- Born: 1 October 1961 (age 64) ^{[citation needed]} Melbourne, Victoria, Australia
- Other names: Chompers, TJ
- Occupations: TV sports journalist; sport commentator; Number 2 TV presenter; radio presenter;
- Years active: 1986–present
- Employer: Nine Network

= Tony Jones (sports journalist) =

Australian sports journalist (born 1961)

Tony Jones (born 1 October 1961), known by the nickname “Chompers”, is an Australian sports presenter and journalist based in Melbourne.

Jones is currently the sports presenter Nine News Melbourne on weeknights. He also hosts the network's Australian Open coverage. As of 2026, he has been with the Nine Network for 40 years.

==Career==
Jones studied at a radio school before beginning his career in radio newsrooms in country Victoria and Melbourne's 3AW. He joined the Nine Network in May 1986, making the move from news to sport.

Jones began presenting weekend sports bulletins in 1988 and moved to weeknight sports presenting in 1990.

In his career, Jones has been most noted for his work with the Nine Network in Australia, as a sports reporter for Nine News and hosting The Sunday Footy Show between 2006 and 2008, before returning as host in 2017. He is the weeknight sport presenter for Nine News Melbourne.

He has been a boundary rider during Nine's AFL coverage between 2002 and 2006 and has co-hosted Prime Time Sport Interactive with Michael Christian on Radio Sport National from March 2010.

He was part of the network's 2006 Melbourne Commonwealth Games coverage. In February 2010, Jones covered the Winter Olympics in Vancouver for the Nine Network.

In 2013, Jones asked Rebecca Judd if she'd like to "come 'round for a barbie" on live news. Judd simply responded, "No, thanks". The clip went viral and caught media attention. In 2016, Jones tried to kiss Rebecca Judd's cheek on live TV to send her off for maternity leave, but Judd infamously rejected his advance, and this clip also went viral, notching up more than a million views on YouTube alone. The kiss attempt is frequently brought up as a running gag on the Sunday Footy Show. Despite the awkward incidents, Judd harboured no ill will, eventually planting a kiss on Jones at the 2018 Brownlow Medal red carpet.

▶ **WHAT YOU WILL DO**:
#1 Transcribe the passage on Tony Jones between "He was part" and "Medal red carpet.", inclusive.
#2 Pick up the passage on Tony Jones's career immediately after its final sentence and carry it forward.

[Transcribed page contents]
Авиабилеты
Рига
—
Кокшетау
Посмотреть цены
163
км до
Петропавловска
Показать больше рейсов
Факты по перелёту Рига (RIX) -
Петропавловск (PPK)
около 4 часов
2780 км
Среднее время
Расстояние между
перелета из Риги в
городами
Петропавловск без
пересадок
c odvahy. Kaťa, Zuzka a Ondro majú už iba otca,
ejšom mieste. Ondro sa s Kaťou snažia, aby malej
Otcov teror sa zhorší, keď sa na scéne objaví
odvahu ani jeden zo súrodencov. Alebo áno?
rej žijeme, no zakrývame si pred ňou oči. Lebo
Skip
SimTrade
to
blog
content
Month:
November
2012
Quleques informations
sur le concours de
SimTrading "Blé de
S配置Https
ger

...

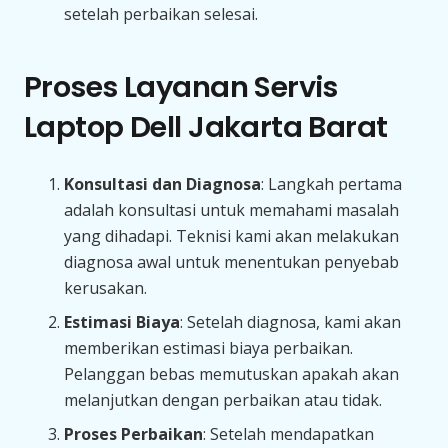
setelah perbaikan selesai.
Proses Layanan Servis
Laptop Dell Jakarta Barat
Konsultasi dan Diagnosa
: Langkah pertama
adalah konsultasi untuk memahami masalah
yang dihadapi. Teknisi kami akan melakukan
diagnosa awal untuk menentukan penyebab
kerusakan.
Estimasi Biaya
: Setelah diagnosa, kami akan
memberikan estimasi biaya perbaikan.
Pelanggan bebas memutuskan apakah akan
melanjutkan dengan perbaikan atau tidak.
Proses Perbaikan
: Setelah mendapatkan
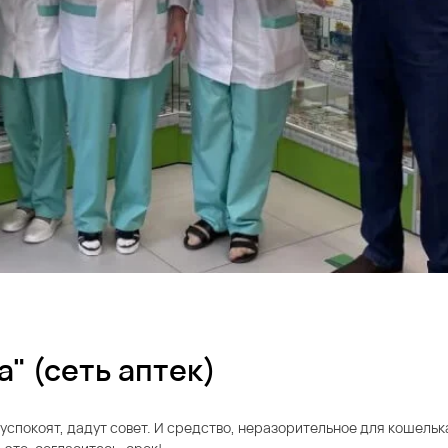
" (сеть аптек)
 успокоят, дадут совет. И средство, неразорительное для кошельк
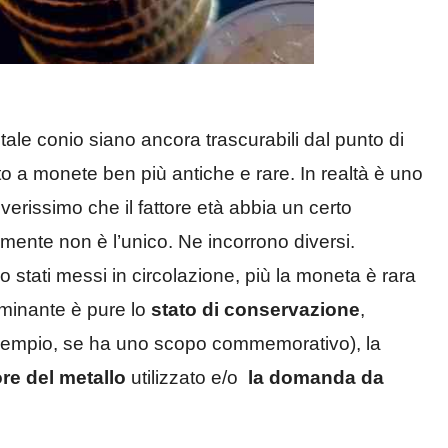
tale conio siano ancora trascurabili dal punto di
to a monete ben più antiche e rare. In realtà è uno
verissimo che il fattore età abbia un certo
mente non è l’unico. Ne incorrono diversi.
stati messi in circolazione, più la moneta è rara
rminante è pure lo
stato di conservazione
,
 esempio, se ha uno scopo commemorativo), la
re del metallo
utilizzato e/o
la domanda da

▶ **ANSWERS BELOW**:
#1
He was part of the network's 2006 Melbourne Commonwealth Games coverage. In February 2010, Jones covered the Winter Olympics in Vancouver for the Nine Network.

In 2013, Jones asked Rebecca Judd if she'd like to "come 'round for a barbie" on live news. Judd simply responded, "No, thanks". The clip went viral and caught media attention. In 2016, Jones tried to kiss Rebecca Judd's cheek on live TV to send her off for maternity leave, but Judd infamously rejected his advance, and this clip also went viral, notching up more than a million views on YouTube alone. The kiss attempt is frequently brought up as a running gag on the Sunday Footy Show. Despite the awkward incidents, Judd harboured no ill will, eventually planting a kiss on Jones at the 2018 Brownlow Medal red carpet.

#2
Despite the prevalence of it, he does not like the nickname "Chompers" or its many variations; Chompers is a reference to his artificially whitened teeth.

Jones is also a fill-in presenter on 3AW.

In 2018, it was announced Jones would once again be part of the national Wide World of Sports team as a host at the Australian Open, featuring alongside colleagues James Bracey and Rebecca Maddern from 2019.

In January 2019, the Nine Network announced that Jones would present sport on Today, replacing Tim Gilbert. He remained in the position until November, resigning due to having too many commitments.

In January 2025, whilst presenting the sports news bulletin cross-live at the Australian Open, Jones made a series of insulting and offensive remarks towards vocal Serbian fans behind him prior to Novak Djokovic’s round three match against Tomas Machac. Breaking into song, Jones said "Novak, he’s overrated... Novak’s a has-been... Novak, kick him out.” In the days that followed, Djokovic refused to participate in a post-match interview with Jim Courier as neither the broadcaster, Nine Network, or Jones had yet offered a formal apology. Jones later apologised.